Radiation necrosis to the temporal lobes of the brain can occur following radiation treatment of head and neck tumors, notably for lesions of the nasopharynx. The incidence has been reported to be 3% [33]. The earliest sign of temporal lobe necrosis is cerebral edema, which can be extensive [34]. Disparity between clinical and radiologic findings is noteworthy and highly suggestive of temporal lobe necrosis, and enhancing lesions can be located in the gray or white matter [34]. Together with an appropriate history, a presumptive diagnosis can be made, and pathologic proof in most cases is not required [35]. When treated early with corticosteroids, patients can make a complete or near complete recovery with only residual cerebral atrophy (Figure 9) [34].

7. Abscess

Abscess formation after radiation may be related to surgery or be odontogenic in origin.
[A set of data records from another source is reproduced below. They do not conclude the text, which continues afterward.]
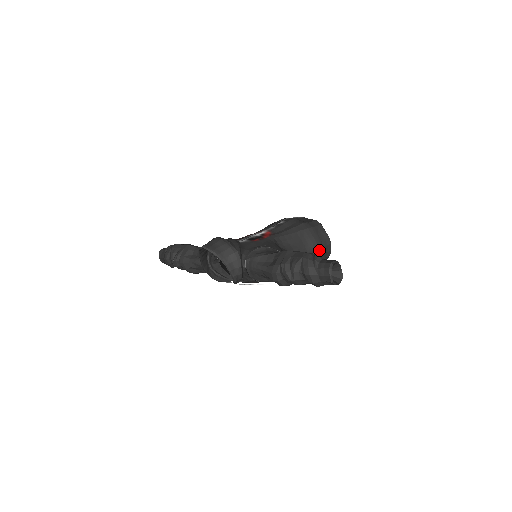
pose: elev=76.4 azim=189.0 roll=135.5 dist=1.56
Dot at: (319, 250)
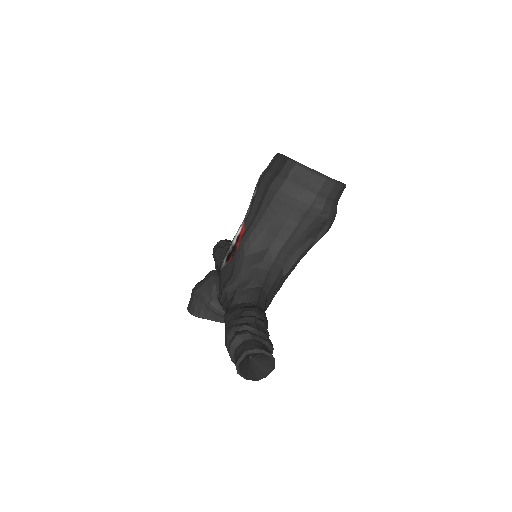
Dot at: (312, 206)
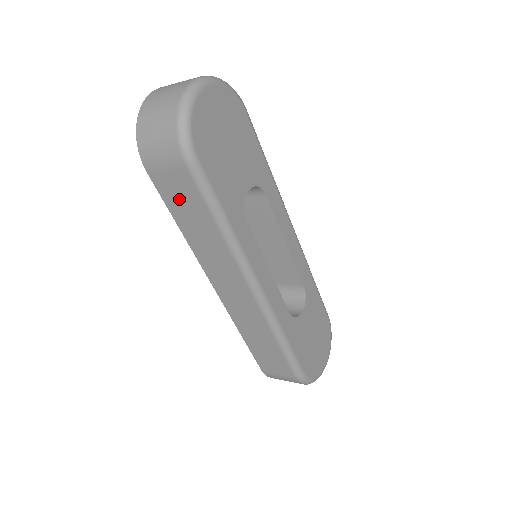
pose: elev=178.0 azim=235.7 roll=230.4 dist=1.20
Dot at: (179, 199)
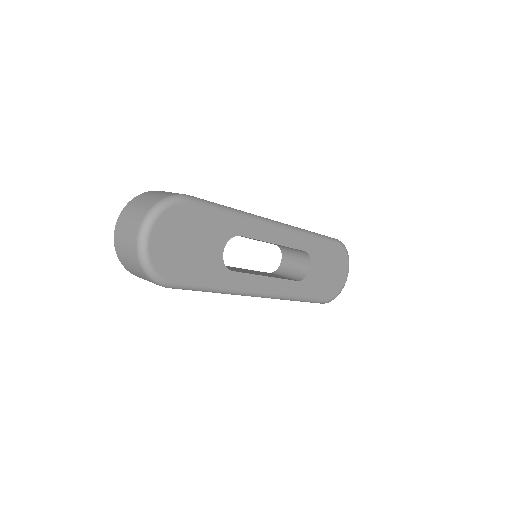
Dot at: occluded
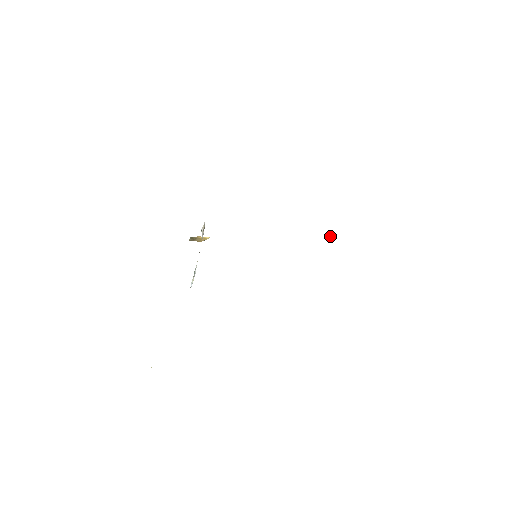
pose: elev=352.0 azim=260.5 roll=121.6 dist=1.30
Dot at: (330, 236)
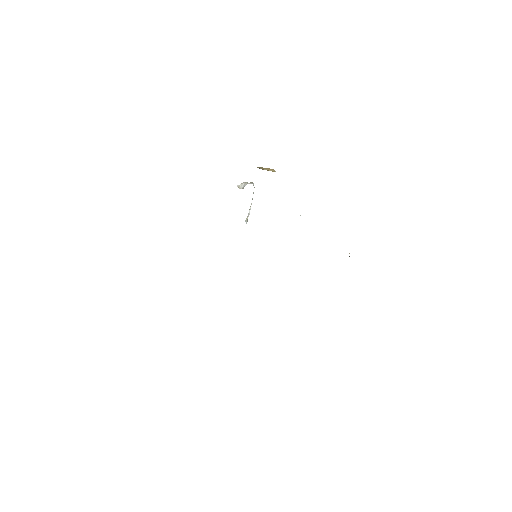
Dot at: occluded
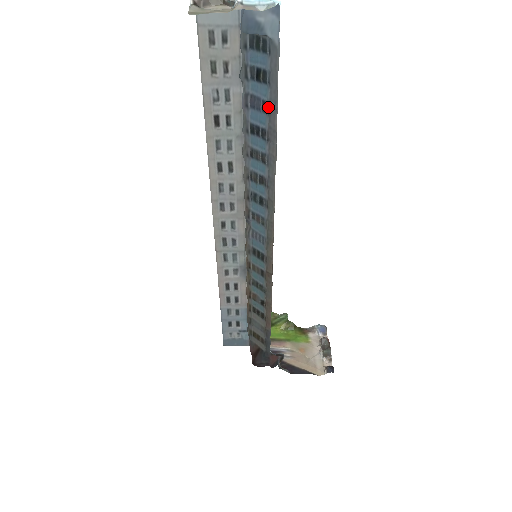
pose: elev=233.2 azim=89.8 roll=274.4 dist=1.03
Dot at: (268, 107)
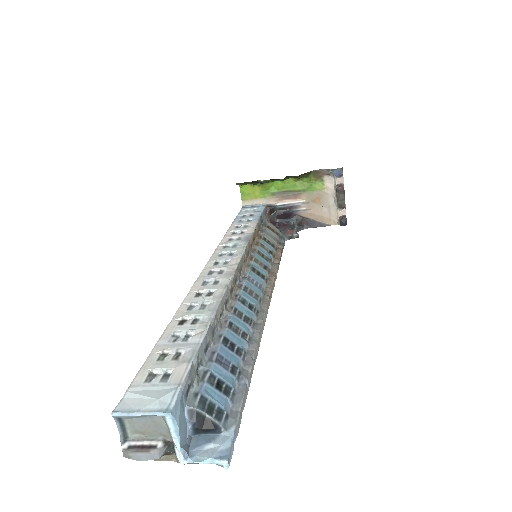
Dot at: (238, 375)
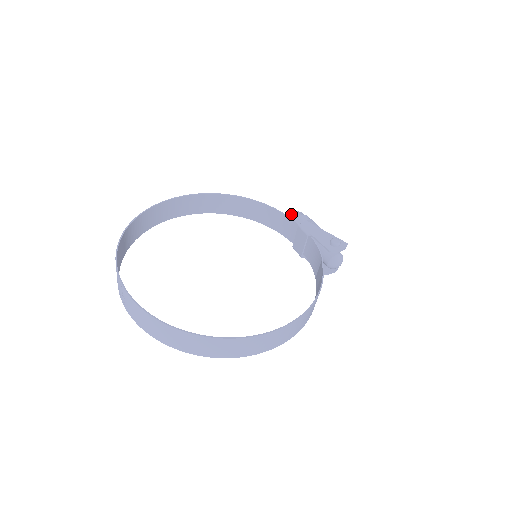
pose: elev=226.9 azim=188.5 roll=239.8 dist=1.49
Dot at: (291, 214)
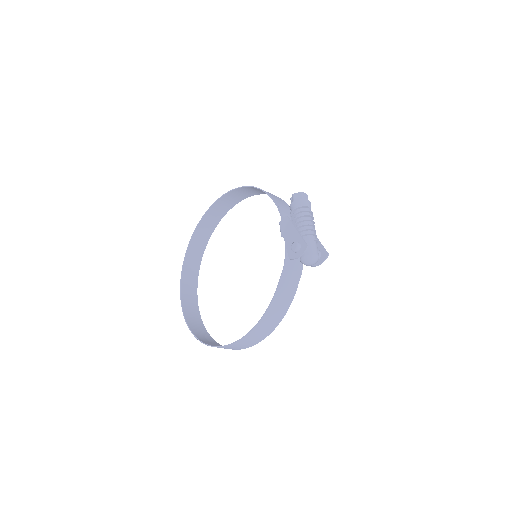
Dot at: (290, 198)
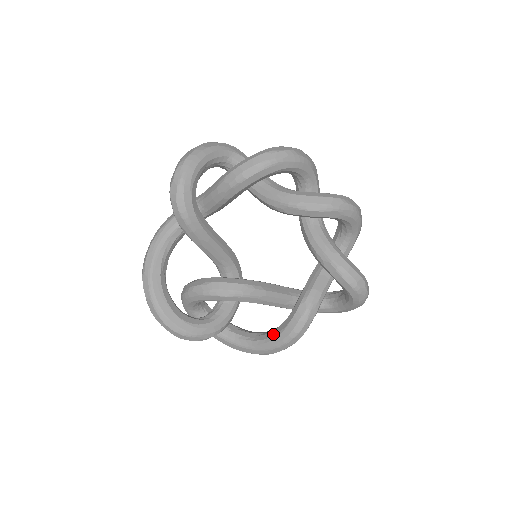
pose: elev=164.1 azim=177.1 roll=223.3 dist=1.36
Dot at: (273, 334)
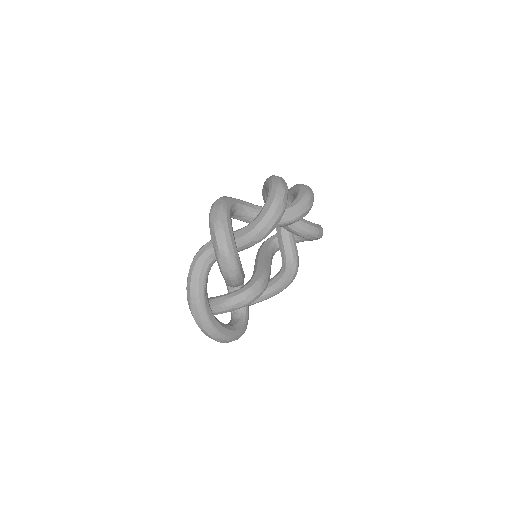
Dot at: (275, 288)
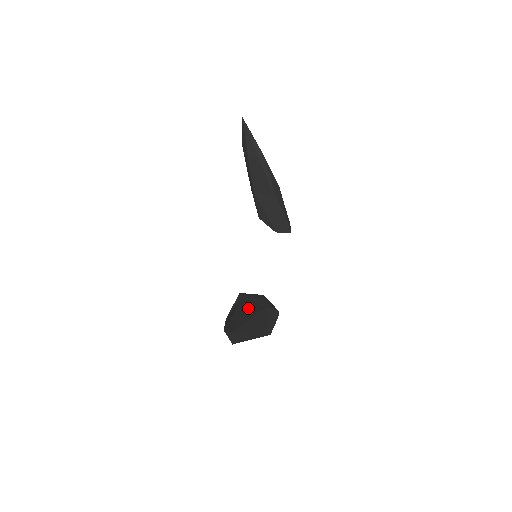
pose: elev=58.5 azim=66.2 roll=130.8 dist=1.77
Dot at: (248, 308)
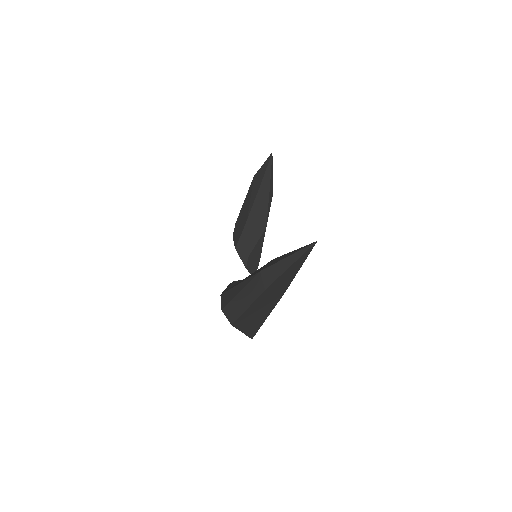
Dot at: occluded
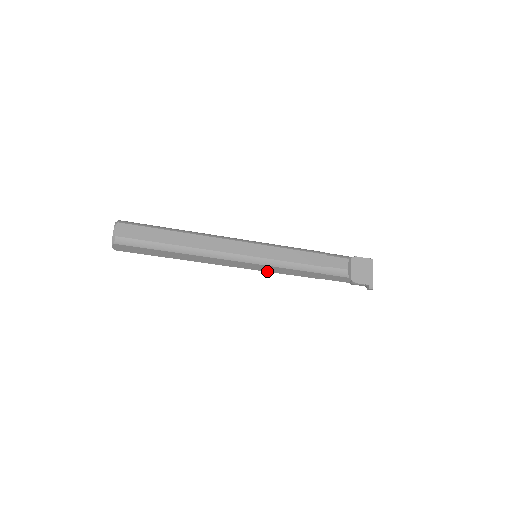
Abscesses will present as a rim enhancing fluid collection with a surrounding edema, characterized by soft tissue swelling and reticulation (Figure 10), and may be associated with osteomyelitis of adjacent bony structures [36].

8. Radiation-Associated Neoplasm

Sarcomas are a known complication [37, 38] of radiation therapy. These lesions arise in 0.035–0.2% of all irradiated patients [38] and represent less than 5% of all sarcomas [37]. A total dose of 55 Gy or above has been reported to increase the incidence of radiation-associated sarcomas [38]. These sarcomas may present as an enhancing soft tissue, defined mass and/or bone destruction (Figure 11).

9. Conclusion

Interpretation of the posttreatment neck can be difficult, with the appearances of complications sometimes mimicking recurrent tumor. A basic understanding of the findings commonly seen after radiation therapy may aid the neuropathologist in interpreting pathologic specimens. Neuropathologists will be aided by familiarity with the imaging appearances of the posttreatment neck, including changes to bone and soft tissue structures and features differentiating expected complications from recurrent tumor.